When I finally got diagnosed with both Autism and ADHD Inattentive, I felt this wave of... Jeez, I couldn't describe it to you if my life depended on it.


My bus had just stopped at planet 'Weird!' and I got off on the crossing of Stimm street and Distraction lane.

I decide to let things go bit by bit. I let myself stimm more and more awkwardly. Instead of having to turn my stimms into a dance or something less noticeable, I could now just flap and rock as I pleased. And as I did so, I noticed I started stimming more and more and more. I drove myself absolutely nuts with constant, in-concealable movement. I asked my psychologist at the autism center about this behaviour and she calmly explained that when behaviour is continuously suppressed and then finally expressed, it can be a little overwhelming and abundant at first. She told me it would calm down, and it did, but I definitely felt more autistic at that point.


I also felt more autistic because I finally understood my own difficulties. I no longer force myself to do small talk unless I feel like a million bucks and up to the challenge. If I feel the slightest bit uneasy for having to do my best to keep a conversation going, I let myself fall back to silence, and it's okay. I no longer have to label it as failure.

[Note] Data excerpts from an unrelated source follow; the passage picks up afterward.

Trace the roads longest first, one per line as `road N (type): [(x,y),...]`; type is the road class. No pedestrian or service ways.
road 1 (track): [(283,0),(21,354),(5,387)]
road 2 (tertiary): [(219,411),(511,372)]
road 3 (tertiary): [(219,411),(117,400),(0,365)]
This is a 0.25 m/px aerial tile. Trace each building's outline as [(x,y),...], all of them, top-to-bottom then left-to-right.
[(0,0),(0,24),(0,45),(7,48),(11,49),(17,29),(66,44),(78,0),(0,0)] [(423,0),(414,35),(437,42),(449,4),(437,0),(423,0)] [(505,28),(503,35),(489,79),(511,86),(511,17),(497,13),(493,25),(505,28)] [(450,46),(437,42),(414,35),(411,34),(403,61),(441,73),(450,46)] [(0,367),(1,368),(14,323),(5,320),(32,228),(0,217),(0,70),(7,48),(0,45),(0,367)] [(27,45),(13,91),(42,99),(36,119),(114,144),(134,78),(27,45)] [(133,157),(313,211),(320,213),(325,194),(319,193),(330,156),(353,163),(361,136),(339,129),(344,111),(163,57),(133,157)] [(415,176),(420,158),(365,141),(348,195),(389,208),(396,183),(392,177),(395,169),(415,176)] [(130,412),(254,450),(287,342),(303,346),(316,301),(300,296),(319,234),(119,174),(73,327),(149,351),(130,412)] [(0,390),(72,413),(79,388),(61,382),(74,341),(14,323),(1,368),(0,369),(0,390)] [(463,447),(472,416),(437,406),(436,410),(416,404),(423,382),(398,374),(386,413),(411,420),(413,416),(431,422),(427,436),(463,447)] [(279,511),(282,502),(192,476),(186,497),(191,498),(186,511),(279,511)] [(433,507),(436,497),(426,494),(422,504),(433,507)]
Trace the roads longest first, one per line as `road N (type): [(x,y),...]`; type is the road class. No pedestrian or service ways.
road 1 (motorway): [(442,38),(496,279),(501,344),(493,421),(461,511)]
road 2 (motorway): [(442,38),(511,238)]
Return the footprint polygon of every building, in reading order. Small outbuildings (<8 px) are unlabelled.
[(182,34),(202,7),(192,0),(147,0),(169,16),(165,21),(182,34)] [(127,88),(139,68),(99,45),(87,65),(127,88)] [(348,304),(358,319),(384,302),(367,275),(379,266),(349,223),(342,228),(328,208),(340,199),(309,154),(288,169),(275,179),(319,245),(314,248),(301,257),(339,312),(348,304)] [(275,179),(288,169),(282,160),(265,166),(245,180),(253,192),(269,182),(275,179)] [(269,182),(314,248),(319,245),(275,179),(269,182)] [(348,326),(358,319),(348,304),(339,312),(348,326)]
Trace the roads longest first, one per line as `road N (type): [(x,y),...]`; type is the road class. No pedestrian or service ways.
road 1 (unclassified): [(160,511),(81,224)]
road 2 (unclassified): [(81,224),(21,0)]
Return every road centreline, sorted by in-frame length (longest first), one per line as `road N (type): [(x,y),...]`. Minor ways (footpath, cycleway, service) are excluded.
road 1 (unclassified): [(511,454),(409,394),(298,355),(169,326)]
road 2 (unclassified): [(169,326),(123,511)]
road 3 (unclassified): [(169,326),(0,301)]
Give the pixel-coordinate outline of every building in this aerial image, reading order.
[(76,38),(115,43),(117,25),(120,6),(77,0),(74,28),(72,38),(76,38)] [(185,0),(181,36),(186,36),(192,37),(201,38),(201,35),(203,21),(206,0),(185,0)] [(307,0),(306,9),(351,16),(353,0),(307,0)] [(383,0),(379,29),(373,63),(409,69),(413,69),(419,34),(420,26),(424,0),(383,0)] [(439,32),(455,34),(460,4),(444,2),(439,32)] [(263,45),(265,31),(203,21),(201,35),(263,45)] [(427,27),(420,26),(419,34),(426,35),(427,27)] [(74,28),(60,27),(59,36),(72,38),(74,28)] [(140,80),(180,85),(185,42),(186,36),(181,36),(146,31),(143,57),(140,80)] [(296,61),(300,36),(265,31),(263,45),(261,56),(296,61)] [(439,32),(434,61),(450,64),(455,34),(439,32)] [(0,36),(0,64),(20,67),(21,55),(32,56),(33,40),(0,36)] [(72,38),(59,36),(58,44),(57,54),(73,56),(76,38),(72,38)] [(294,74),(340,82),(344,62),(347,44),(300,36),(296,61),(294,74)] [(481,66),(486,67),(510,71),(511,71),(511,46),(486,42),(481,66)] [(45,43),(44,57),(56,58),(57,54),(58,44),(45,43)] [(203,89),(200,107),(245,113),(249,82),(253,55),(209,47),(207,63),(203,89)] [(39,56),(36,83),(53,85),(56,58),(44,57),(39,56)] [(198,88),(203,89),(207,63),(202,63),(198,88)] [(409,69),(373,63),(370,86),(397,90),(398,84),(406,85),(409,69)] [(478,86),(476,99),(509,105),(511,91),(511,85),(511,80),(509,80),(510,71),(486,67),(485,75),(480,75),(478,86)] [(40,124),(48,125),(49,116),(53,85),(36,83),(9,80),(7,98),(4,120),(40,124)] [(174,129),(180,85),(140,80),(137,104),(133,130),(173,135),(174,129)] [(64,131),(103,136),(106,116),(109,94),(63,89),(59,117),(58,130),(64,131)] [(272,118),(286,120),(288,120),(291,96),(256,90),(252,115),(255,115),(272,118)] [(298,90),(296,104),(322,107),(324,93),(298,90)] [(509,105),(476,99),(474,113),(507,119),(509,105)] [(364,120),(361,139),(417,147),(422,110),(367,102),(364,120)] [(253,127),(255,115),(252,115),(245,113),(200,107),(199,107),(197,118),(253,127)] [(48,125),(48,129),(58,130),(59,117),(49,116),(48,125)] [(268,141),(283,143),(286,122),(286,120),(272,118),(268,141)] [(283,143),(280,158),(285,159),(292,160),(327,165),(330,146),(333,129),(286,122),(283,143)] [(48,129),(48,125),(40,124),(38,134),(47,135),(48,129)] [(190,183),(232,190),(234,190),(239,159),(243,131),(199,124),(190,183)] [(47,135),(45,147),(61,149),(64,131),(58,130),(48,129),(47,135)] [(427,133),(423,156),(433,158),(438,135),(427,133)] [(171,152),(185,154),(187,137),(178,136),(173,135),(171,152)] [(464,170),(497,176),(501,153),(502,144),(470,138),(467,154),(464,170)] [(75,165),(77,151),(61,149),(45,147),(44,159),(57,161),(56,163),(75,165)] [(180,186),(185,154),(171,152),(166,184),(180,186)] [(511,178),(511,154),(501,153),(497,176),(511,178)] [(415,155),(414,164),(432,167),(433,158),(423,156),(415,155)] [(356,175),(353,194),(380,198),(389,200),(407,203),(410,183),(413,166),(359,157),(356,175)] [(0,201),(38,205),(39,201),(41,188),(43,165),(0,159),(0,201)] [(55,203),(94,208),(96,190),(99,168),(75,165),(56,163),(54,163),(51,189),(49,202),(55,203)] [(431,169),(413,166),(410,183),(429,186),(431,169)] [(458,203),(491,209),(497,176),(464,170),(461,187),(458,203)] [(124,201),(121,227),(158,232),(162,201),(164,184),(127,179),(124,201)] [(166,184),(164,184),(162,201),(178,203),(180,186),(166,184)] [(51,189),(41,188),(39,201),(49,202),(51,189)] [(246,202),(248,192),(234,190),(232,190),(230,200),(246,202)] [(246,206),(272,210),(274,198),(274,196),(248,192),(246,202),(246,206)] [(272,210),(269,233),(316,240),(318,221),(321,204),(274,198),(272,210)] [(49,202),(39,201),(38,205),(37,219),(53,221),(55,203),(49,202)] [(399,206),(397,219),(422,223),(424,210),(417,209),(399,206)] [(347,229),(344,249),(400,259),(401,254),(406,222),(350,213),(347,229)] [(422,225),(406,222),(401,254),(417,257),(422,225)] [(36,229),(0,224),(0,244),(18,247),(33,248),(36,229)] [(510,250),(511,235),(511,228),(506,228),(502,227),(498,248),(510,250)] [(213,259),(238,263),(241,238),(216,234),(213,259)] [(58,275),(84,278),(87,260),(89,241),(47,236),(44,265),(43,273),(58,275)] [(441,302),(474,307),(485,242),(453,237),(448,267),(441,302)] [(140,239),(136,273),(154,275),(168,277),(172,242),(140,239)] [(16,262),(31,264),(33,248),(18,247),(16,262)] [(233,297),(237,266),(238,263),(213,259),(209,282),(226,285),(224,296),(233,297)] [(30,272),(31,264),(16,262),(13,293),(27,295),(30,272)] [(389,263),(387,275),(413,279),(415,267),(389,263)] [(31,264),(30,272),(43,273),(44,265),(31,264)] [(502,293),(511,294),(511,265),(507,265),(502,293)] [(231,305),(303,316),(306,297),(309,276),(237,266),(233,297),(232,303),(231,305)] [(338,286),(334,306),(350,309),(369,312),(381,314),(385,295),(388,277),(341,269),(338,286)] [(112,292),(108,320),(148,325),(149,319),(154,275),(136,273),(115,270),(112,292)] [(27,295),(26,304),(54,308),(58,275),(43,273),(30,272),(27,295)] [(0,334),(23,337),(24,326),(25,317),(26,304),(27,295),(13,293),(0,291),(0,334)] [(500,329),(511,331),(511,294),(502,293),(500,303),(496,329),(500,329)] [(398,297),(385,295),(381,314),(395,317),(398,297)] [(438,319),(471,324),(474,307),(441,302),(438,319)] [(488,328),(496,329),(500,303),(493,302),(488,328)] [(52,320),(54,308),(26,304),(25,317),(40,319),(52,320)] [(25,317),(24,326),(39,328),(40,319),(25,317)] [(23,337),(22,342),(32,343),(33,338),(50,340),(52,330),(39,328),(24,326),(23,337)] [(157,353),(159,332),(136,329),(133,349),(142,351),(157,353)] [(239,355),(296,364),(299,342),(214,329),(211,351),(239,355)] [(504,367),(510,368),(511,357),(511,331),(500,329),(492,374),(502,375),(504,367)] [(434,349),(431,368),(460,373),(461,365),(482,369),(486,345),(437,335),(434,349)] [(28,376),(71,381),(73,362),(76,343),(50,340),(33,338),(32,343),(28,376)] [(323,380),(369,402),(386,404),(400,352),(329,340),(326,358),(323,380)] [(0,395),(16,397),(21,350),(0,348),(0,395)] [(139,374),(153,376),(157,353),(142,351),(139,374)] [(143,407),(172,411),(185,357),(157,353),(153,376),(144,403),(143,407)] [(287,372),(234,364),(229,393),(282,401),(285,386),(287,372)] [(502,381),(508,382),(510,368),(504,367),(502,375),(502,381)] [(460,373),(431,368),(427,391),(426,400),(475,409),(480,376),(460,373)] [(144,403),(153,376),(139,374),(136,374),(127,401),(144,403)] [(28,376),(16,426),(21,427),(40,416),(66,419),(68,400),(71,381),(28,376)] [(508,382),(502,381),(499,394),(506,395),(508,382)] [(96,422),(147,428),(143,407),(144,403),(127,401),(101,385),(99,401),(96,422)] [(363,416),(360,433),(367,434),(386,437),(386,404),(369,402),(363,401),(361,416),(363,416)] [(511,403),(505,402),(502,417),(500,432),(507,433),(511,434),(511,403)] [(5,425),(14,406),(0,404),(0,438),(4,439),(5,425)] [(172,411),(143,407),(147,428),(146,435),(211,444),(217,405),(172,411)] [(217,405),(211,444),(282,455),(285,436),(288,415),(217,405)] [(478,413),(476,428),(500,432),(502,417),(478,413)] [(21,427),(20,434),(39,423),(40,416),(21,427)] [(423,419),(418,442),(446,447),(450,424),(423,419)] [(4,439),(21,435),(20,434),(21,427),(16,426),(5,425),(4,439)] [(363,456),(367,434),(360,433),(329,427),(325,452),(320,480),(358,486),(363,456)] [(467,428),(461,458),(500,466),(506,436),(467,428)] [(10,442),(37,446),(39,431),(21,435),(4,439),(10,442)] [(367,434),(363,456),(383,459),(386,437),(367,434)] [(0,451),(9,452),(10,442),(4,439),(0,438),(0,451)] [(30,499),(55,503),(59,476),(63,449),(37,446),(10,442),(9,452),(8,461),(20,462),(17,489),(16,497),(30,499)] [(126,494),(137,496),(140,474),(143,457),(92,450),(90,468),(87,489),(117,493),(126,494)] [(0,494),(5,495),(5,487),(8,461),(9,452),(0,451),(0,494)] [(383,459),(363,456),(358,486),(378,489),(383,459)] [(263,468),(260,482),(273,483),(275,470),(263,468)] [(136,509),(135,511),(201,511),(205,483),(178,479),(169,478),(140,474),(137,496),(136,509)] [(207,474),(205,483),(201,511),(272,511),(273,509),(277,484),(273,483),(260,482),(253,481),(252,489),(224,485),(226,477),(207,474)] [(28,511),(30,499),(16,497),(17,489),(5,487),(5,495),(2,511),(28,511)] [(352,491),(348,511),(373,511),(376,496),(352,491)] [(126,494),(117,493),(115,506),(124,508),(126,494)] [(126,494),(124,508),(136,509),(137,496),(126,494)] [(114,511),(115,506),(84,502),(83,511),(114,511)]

It's just not my thing.


Same goes for crowdedness, sensory issues, reading in between the lines, and what not. It's okay, I can allow myself to be the autistic version of me, I can allow myself to feel more autistic now, as I am autistic.


My whole life, I've worked so hard to fit in. I was never labeled as autistic, so I had no excuse for falling behind or being less capable than others. It has brought me farther than could have ever been expected of me. And it has made me a lot sicker than I would have been if I had a better understanding of my own limits and challenges in life. Two sides of the medal, as the saying goes. Tremendous accomplishment requires tremendous sacrifice.


I don't know if I'll ever get my body to function properly again. I still cannot drive long distances, I still have loads of trouble sleeping, I still suffer from shortness of breath and palpitations, and I still need to take it day by day to see what my own body will allow me to do. And I have no idea where the road goes from here but I try to stay optimistic, I keep forcing myself to try and see the miraculous in everyday life. As a good friend recently wrote to me:


You just never know when some small, seemingly unremarkable incident bends toward the unimaginable.